Extracted information ->

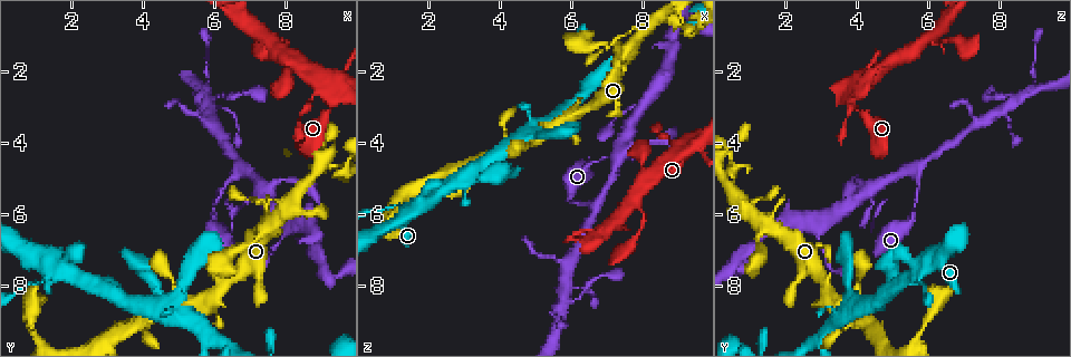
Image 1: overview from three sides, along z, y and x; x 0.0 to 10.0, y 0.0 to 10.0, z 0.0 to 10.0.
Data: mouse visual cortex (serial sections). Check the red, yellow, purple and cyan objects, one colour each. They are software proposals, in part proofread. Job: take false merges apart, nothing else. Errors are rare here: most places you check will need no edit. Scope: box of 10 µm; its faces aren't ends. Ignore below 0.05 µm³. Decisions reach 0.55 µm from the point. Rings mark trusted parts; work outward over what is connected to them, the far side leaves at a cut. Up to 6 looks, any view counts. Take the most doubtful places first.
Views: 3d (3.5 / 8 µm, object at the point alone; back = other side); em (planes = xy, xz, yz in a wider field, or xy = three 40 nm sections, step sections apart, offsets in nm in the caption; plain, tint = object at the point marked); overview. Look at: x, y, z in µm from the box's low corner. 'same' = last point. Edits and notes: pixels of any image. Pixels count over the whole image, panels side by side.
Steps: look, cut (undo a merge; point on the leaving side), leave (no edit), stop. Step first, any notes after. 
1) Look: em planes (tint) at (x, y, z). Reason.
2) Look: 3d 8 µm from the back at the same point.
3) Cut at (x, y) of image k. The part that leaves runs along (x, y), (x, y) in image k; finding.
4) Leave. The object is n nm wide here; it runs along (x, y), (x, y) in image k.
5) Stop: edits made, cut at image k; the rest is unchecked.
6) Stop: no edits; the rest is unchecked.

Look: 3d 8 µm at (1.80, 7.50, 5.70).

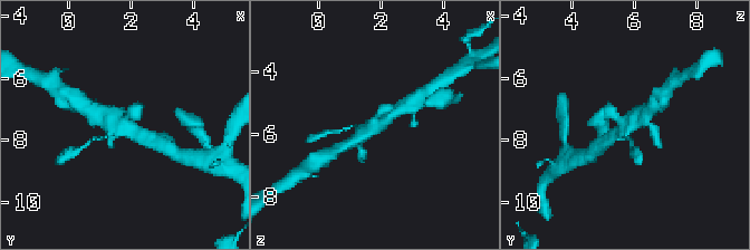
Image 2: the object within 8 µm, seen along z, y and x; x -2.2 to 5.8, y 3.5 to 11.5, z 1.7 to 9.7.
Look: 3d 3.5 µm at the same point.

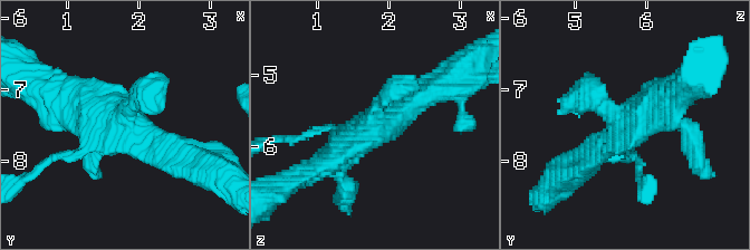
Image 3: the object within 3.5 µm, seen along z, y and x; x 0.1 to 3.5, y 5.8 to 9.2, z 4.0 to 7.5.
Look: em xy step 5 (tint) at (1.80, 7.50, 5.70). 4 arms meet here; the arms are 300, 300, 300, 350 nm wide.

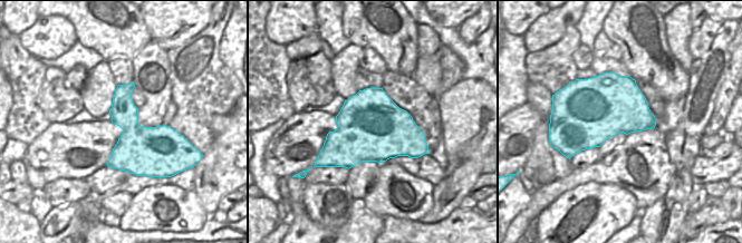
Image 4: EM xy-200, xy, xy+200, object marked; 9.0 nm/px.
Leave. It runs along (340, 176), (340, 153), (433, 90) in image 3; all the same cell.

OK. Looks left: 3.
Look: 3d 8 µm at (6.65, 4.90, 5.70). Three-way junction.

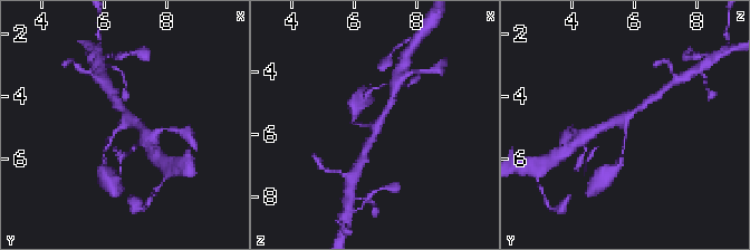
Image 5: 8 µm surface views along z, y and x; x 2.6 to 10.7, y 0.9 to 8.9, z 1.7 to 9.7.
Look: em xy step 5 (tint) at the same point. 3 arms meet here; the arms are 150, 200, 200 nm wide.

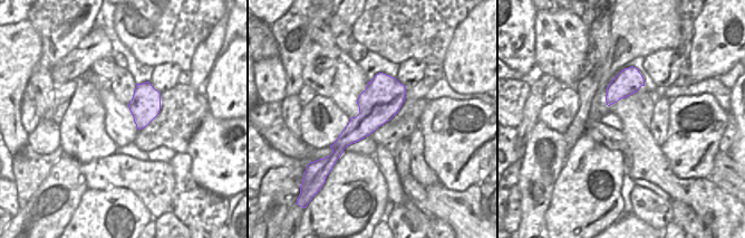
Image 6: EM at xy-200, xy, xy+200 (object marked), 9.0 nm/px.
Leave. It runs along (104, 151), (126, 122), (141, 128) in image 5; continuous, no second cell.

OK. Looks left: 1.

What is needed -> Keeping pictures out, repeat exactly the lines from the one containing "2) Look: 3d" through the end of the listing.

Answer for this exercise ->
2) Look: 3d 8 µm from the back at the same point.
3) Cut at (x, y) of image k. The part that leaves runs along (x, y), (x, y) in image k; finding.
4) Leave. The object is n nm wide here; it runs along (x, y), (x, y) in image k.
5) Stop: edits made, cut at image k; the rest is unchecked.
6) Stop: no edits; the rest is unchecked.

Look: 3d 8 µm at (1.80, 7.50, 5.70).

Image 2: the object within 8 µm, seen along z, y and x; x -2.2 to 5.8, y 3.5 to 11.5, z 1.7 to 9.7.
Look: 3d 3.5 µm at the same point.

Image 3: the object within 3.5 µm, seen along z, y and x; x 0.1 to 3.5, y 5.8 to 9.2, z 4.0 to 7.5.
Look: em xy step 5 (tint) at (1.80, 7.50, 5.70). 4 arms meet here; the arms are 300, 300, 300, 350 nm wide.

Image 4: EM xy-200, xy, xy+200, object marked; 9.0 nm/px.
Leave. It runs along (340, 176), (340, 153), (433, 90) in image 3; all the same cell.

OK. Looks left: 3.
Look: 3d 8 µm at (6.65, 4.90, 5.70). Three-way junction.

Image 5: 8 µm surface views along z, y and x; x 2.6 to 10.7, y 0.9 to 8.9, z 1.7 to 9.7.
Look: em xy step 5 (tint) at the same point. 3 arms meet here; the arms are 150, 200, 200 nm wide.

Image 6: EM at xy-200, xy, xy+200 (object marked), 9.0 nm/px.
Leave. It runs along (104, 151), (126, 122), (141, 128) in image 5; continuous, no second cell.

OK. Looks left: 1.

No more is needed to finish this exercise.